# [ARTICLE]
>> Start

For example, we might have a bunch of 6-bit numbers, for example, 31, 41, 59, 26, and 53, and we could then execute queries like "how many of these numbers are less than or equal to 37?"
To give a brief glimpse of how this technique works, the idea is to pack all of the small integers into a single machine word, separated by zero bits. That number might look like this:
00111110101001011101100110100110101
0 31 0 41 0 59 0 26 0 53
Now, suppose we want to see how many of these numbers are less than or equal to 37. To do so, we begin by forming an integer that consists of several replicated copies of the number 37, each of which is preceded by a 1 bit. That would look like this:
11001011100101110010111001011100101
1 37 1 37 1 37 1 37 1 37
Something very cool happens if we subtract the first number from this second number. Watch this:
11001011100101110010111001011100101 1 37 1 37 1 37 1 37 1 37
- 00111110101001011101100110100110101 - 0 31 0 41 0 59 0 26 0 53
----------------------------------- ---------------------------------
10001100111100010101010010110110000 1 6 0 -4 0 -12 1 9 0 -16
^ ^ ^ ^ ^ ^ ^ ^ ^ ^
The bits that I've highlighted here are the extra bits that we added in to the front of each number Notice that
To see why this is, if the top number is greater than or equal to the bottom number, then when we perform the subtraction, we'll never need to "borrow" from that extra 1 bit we put in front of the top number, so that bit will stay a 1. Otherwise, the top number is smaller, so to make the subtraction work out we have to borrow from that 1 bit, marking it as a zero. In other words, this single subtraction operation can be thought of as doing a parallel comparison between the original key and each of the small numbers. We're doing one subtraction, but, logically, it's five comparisons!
If we can count up how many of the marked bits are 1s, then we have the answer we want. This turns out to require some additional creativity to work in time O(1), but it is indeed possible.
This parallel rank operation shows that if we have a lot of really small keys - so small that we can pack them into a machine word - we could indeed go and compute the rank of our search key in time O(1), which would tell us which subtree we need to descend into. However, there's a catch - this strategy assumes that our keys are really small, but in general, we have no reason to assume this. If we're storing full 32-bit or 64-bit machine words as keys, we can't pack lots of them into a single machine word. We can fit exactly one key into a machine word!

>> End

# [SET TASKS]
[1] Copy the stretch of the passage on packing small integers into a machine word from "If we can count" through "is indeed possible.", renaming "marked bits" to "flag bits".
[2] According to the passage on packing small integers into a machine word, how many comparisons does the single subtraction logically perform?
[3] Proceed with the passage on packing small integers into a machine word, picking up after its final sentence.

# [PROVIDED RECORDS]

>> Start

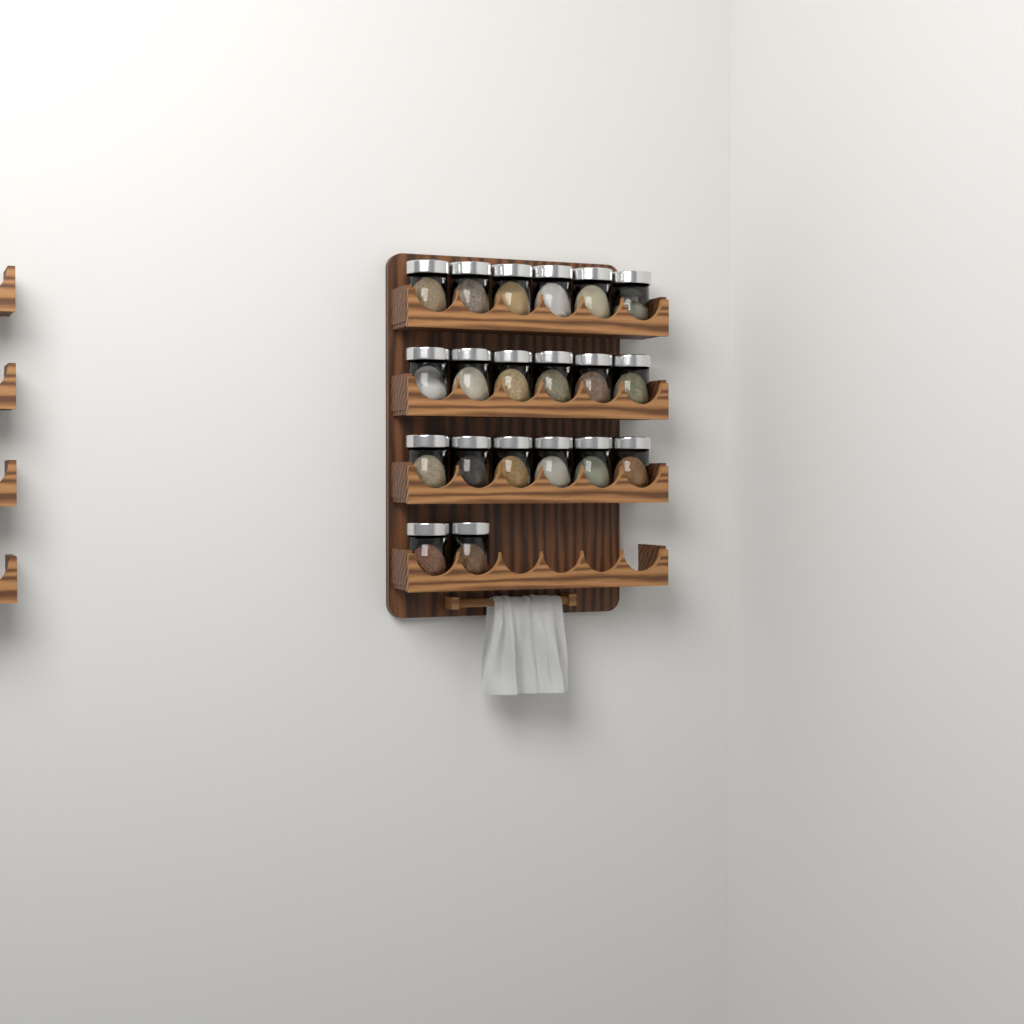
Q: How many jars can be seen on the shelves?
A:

>> End
>> Start

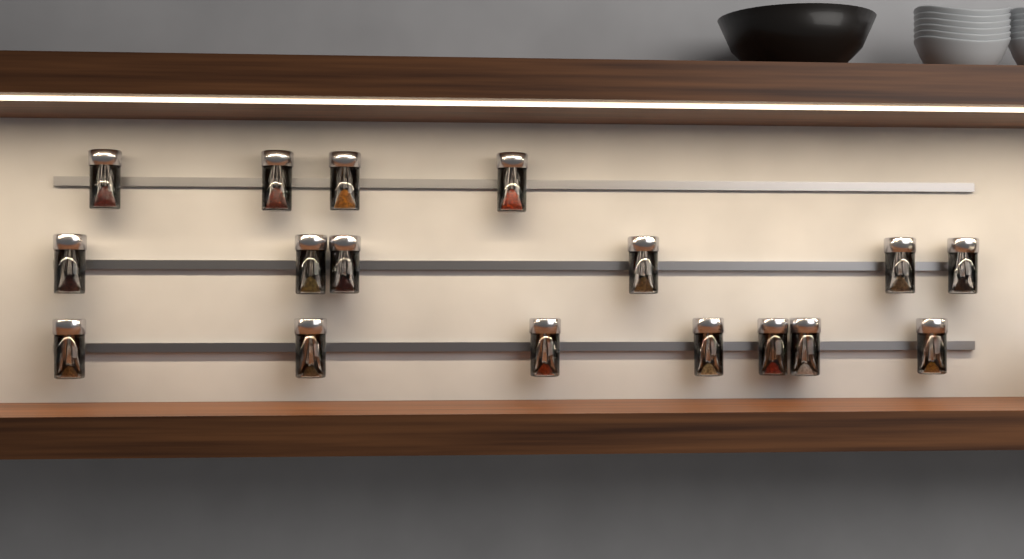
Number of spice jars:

>> End

# [ANSWERS BELOW]
[1]
If we can count up how many of the flag bits are 1s, then we have the answer we want. This turns out to require some additional creativity to work in time O(1), but it is indeed possible.

[2] Five.

[3]
To address this, fusion trees use another insight. Let's imagine that we pick the branching factor of our B-tree to be very small compared to the number of bits in a machine word (say, b = w1/5). If you have a small number of machine words, the main insight you need is that only a few of the bits in those machine words are actually relevant for determining the ordering. For example, suppose I have the following 32-bit numbers:
A: 00110101000101000101000100000101
B: 11001000010000001000000000000000
C: 11011100101110111100010011010101
D: 11110100100001000000001000000000
Now, imagine I wanted to sort these numbers. To do so, I only really need to look at a few of the bits. For example, some of the numbers differ in their first bit (the top number A has a 0 there, and the rest have a 1). So I'll write down that I need to look at the first bit of the number. The second bit of these numbers doesn't actually help sort things - anything that differs at the second bit already differs at the first bit (do you see why?). The third bit of the number similarly does help us rank them, because numbers B, C, and D, which have the same first bit, diverge at the third bit into the groups (B, C) and D. I also would need to look at the fourth bit, which splits (B, C) apart into B and C.
In other words, to compare these numbers against one another, we'd only need to store these marked bits. If we process these bits, in order, we'd never need to look at any others:
A: 00110101000101000101000100000101
B: 11001000010000001000000000000000
C: 11011100101110111100010011010101
D: 11110100100001000000001000000000
^ ^^
This is the sketching step you were referring to in your question, and it's used to take a small number of large numbers and turn them into a small number of small numbers. Once we have a small number of small numbers, we can then use our parallel rank step from earlier on to do rank operations in time O(1), which is what we needed to do.
Of course, there are a lot of steps that I'm skipping over here. How do you determine which bits are "interesting" bits that we need to look at? How do you extract those bits from the numbers? If you're given a number that isn't in the group, how do you figure out how it compares against the numbers in the group, given that it might differ in other bit positions? These aren't trivial questions to answer, and they're what give rise to most of the complexity of the fusion tree.
Yes, and no. I'll say "yes" because there are resources out there that show how the different steps work. However, I'll say "no" because I don't believe there's any one picture you can look at that will cause the whole data structure to suddenly click into focus.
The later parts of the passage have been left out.